ASSIGNED TASK
Given the material below, return only the lines starting at the line with "CLAS-211, priority: Sofort -> Bald" and ending at the line with "CLAS-231, estimate: 8 -> 1", exactly as they appear.
+++ DATA EXTRACTS +++
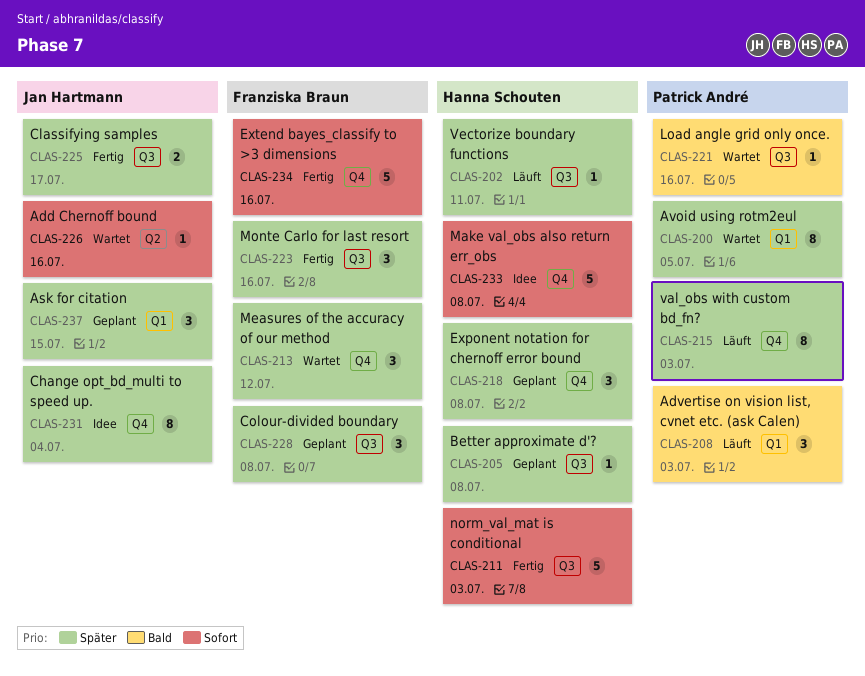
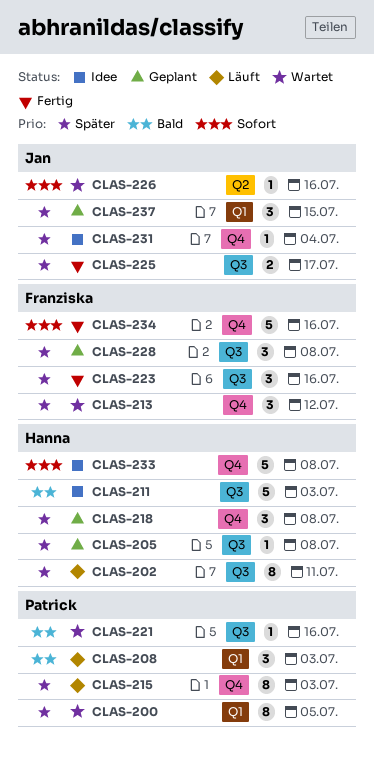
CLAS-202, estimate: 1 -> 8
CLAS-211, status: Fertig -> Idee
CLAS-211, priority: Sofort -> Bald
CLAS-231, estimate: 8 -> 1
+++
+++ DATA EXTRACTS +++
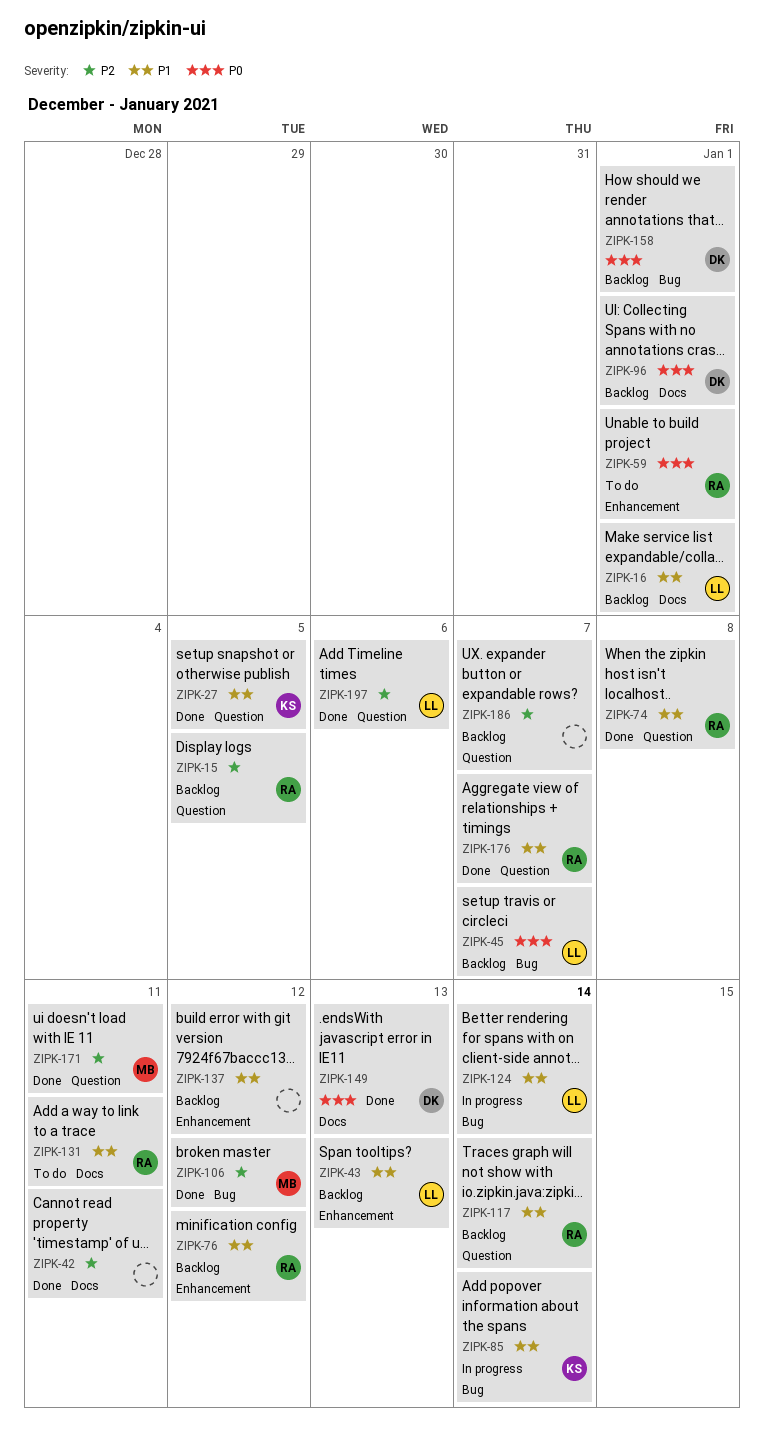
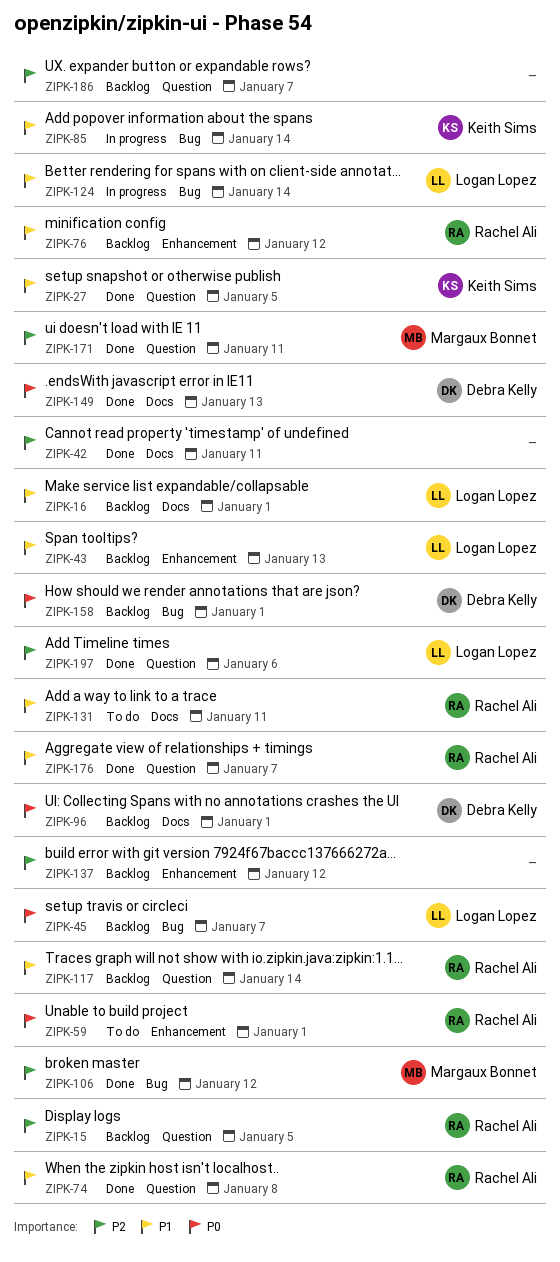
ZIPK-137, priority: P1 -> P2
+++
RESPONSE TO THIS TASK
CLAS-211, priority: Sofort -> Bald
CLAS-231, estimate: 8 -> 1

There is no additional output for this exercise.